▶ Problem statement:
Copy nothing but the line with "Досвід роботи: Понад 30 років" and the lines that follow it to the end of the entries below, and keep the pictures out.

[Provided material Boundary: Start]

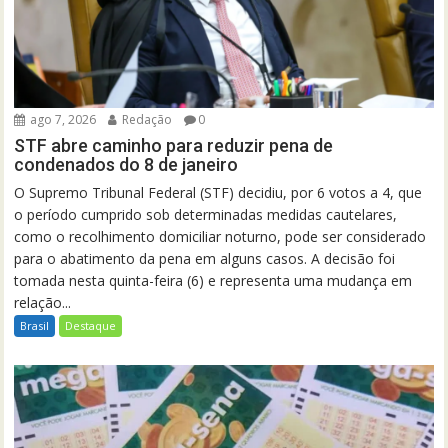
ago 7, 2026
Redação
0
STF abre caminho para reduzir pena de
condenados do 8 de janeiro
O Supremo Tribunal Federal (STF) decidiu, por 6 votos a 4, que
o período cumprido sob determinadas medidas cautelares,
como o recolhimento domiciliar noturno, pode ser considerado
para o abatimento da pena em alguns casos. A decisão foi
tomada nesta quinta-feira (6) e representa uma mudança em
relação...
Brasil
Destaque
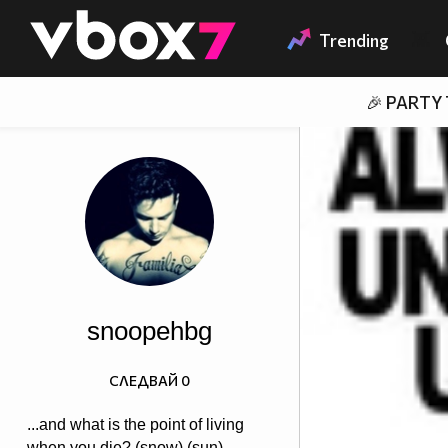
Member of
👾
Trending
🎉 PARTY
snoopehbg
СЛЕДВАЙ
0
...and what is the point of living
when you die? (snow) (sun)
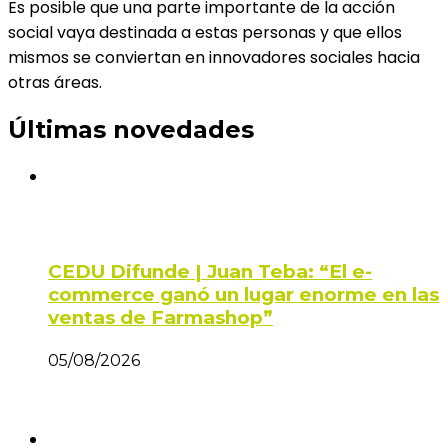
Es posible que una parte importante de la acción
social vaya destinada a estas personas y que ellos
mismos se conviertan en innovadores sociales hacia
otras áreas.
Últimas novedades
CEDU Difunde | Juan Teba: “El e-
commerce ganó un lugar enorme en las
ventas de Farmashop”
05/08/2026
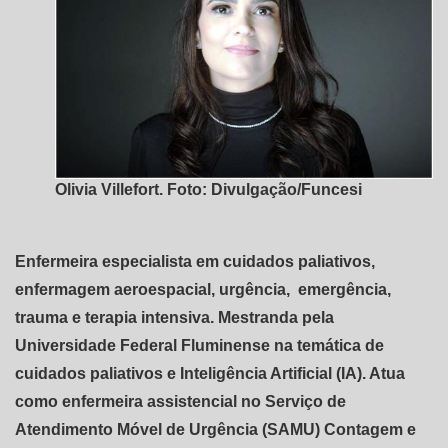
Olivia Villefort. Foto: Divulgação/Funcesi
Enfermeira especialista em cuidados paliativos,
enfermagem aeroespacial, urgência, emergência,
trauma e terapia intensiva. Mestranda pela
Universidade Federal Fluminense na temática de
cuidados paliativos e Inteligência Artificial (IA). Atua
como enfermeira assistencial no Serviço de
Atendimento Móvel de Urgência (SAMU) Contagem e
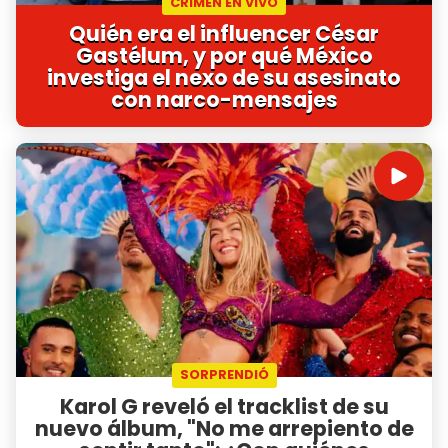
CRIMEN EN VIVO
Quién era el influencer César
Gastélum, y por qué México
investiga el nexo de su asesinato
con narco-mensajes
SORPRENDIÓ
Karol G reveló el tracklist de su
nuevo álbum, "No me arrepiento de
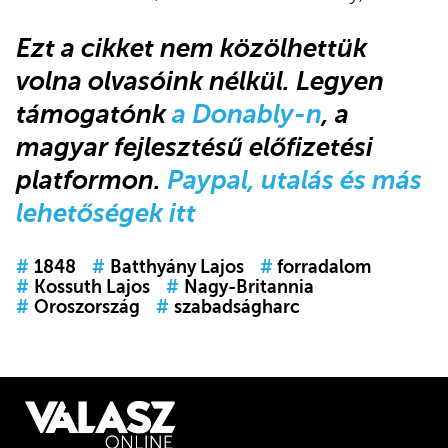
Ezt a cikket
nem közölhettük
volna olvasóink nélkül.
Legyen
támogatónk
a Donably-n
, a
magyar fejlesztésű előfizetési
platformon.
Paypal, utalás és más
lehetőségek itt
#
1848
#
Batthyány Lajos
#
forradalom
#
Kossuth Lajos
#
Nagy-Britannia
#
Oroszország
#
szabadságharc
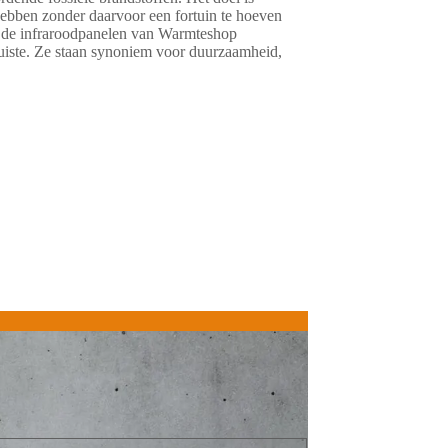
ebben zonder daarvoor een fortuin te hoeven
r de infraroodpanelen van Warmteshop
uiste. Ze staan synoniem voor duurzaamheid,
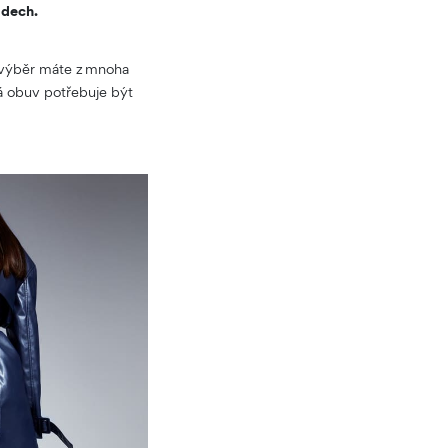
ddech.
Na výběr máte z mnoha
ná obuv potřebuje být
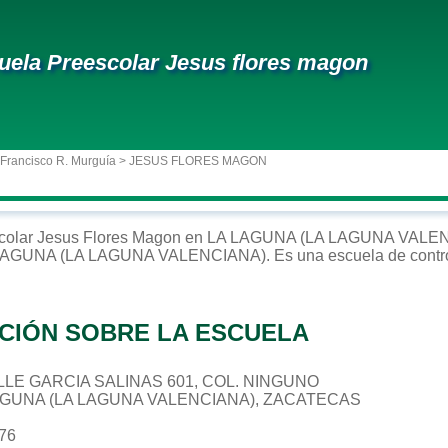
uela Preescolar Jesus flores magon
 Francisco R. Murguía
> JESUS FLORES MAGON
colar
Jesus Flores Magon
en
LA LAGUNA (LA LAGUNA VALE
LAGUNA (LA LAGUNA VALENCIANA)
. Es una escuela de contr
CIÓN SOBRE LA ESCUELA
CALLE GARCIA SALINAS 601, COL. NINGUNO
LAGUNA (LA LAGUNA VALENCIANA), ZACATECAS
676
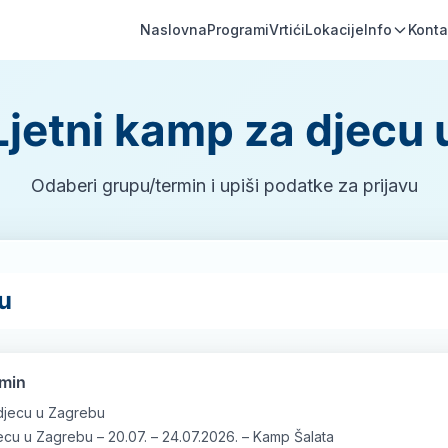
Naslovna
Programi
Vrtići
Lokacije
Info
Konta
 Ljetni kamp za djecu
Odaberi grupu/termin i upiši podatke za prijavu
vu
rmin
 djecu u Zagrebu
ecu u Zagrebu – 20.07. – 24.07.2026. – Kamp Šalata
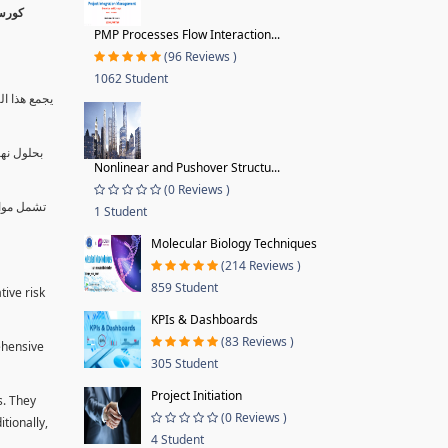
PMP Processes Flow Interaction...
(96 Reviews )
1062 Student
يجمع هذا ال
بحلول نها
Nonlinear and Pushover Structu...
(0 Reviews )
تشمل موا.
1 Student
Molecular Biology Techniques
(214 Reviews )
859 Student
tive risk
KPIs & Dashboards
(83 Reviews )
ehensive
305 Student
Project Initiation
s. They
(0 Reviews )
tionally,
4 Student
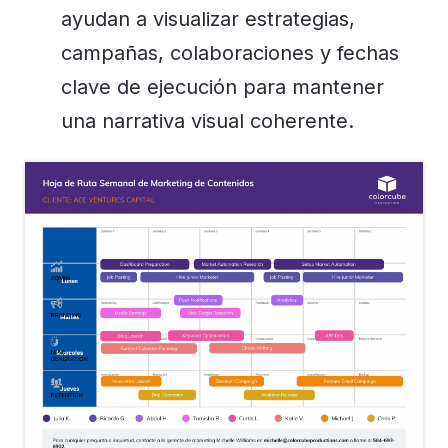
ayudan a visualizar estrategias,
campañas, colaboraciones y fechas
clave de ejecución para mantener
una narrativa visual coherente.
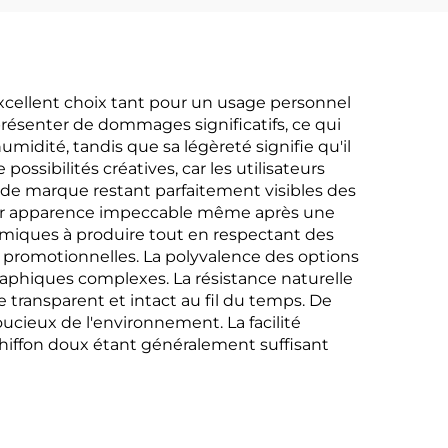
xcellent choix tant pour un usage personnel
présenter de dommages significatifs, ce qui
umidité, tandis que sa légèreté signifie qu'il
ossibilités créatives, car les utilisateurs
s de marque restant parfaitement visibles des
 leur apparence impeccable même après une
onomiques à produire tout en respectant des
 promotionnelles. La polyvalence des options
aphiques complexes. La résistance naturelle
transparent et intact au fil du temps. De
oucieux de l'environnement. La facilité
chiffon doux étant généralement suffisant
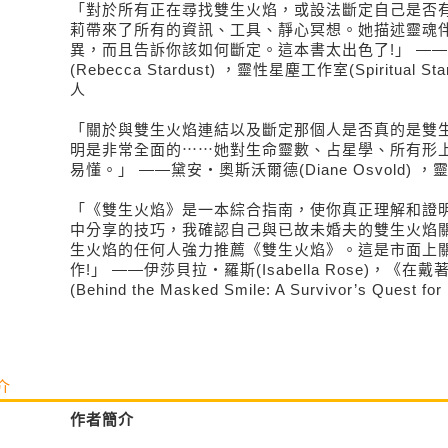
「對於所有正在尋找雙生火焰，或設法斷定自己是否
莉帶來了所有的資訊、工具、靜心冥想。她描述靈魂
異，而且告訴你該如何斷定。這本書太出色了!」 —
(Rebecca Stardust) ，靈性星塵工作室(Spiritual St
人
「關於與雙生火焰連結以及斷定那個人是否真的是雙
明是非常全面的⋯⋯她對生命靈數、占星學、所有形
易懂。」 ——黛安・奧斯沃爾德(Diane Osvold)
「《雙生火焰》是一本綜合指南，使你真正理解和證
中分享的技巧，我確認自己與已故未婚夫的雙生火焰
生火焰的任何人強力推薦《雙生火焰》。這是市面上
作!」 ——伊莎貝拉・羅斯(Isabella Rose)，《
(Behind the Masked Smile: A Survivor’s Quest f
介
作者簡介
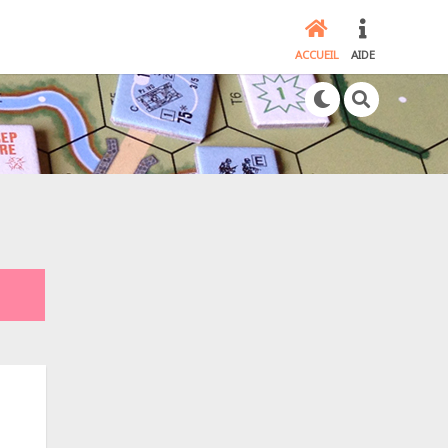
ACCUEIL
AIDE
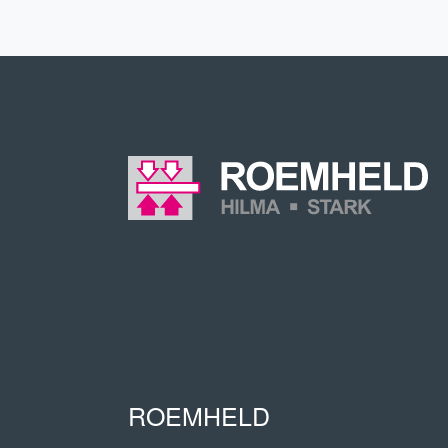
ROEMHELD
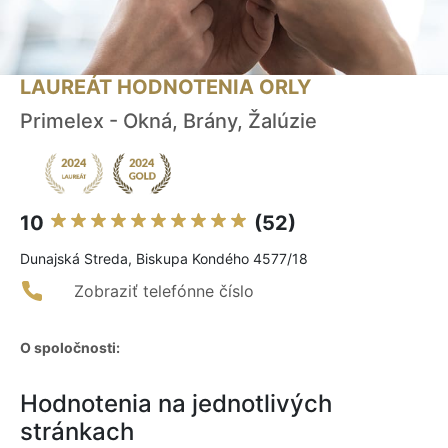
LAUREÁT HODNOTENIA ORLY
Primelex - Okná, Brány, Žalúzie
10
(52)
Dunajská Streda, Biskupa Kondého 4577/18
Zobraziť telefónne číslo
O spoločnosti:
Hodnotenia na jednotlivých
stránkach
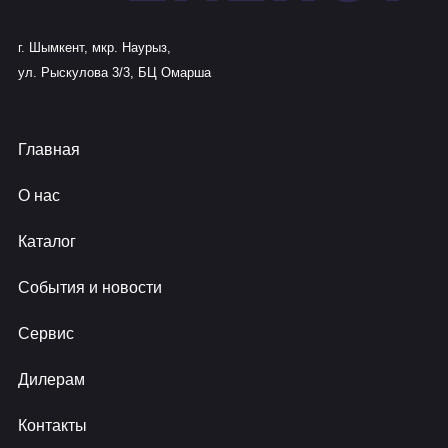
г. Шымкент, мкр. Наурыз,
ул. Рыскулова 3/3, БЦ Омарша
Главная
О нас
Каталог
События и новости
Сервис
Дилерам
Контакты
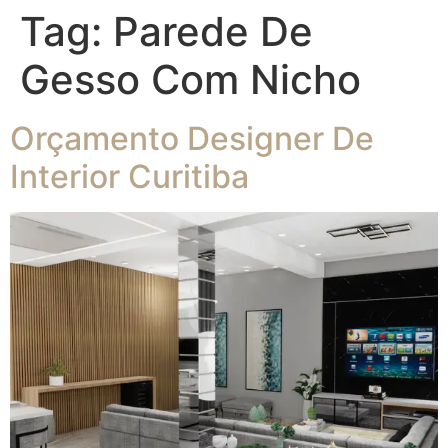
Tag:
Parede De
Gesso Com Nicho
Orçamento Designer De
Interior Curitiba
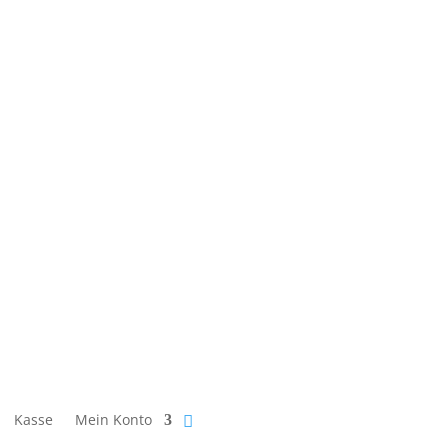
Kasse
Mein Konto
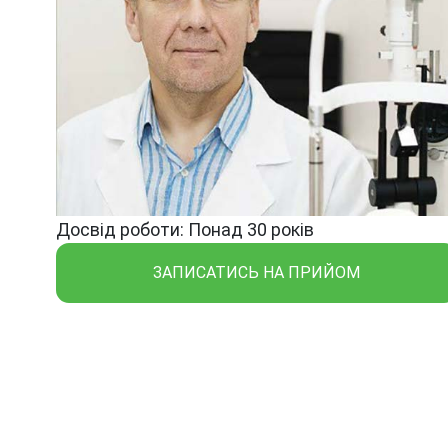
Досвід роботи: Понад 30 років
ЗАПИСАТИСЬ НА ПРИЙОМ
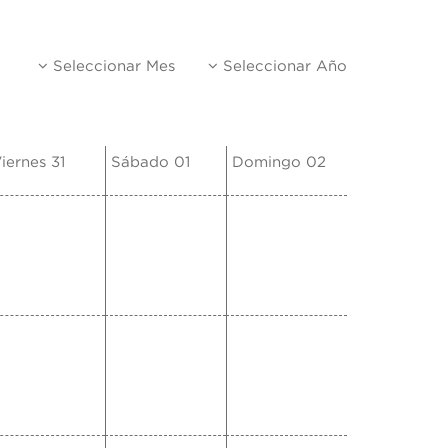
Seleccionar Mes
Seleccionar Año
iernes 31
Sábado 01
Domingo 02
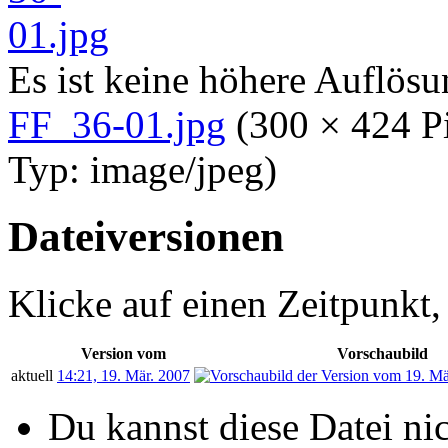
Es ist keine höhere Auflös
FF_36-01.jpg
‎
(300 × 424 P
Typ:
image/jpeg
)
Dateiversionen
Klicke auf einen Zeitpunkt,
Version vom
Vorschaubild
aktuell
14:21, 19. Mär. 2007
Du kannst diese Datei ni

[Provided material Boundary: End]

▶ Result:
Досвід роботи: Понад 30 років
ЗАПИСАТИСЬ НА ПРИЙОМ
Seleccionar Mes
Seleccionar Año
iernes 31
Sábado 01
Domingo 02
Es ist keine höhere Auflös
FF_36-01.jpg
‎
(300 × 424 P
Typ:
image/jpeg
)
Dateiversionen
Klicke auf einen Zeitpunkt,
Version vom
Vorschaubild
aktuell
14:21, 19. Mär. 2007
Du kannst diese Datei ni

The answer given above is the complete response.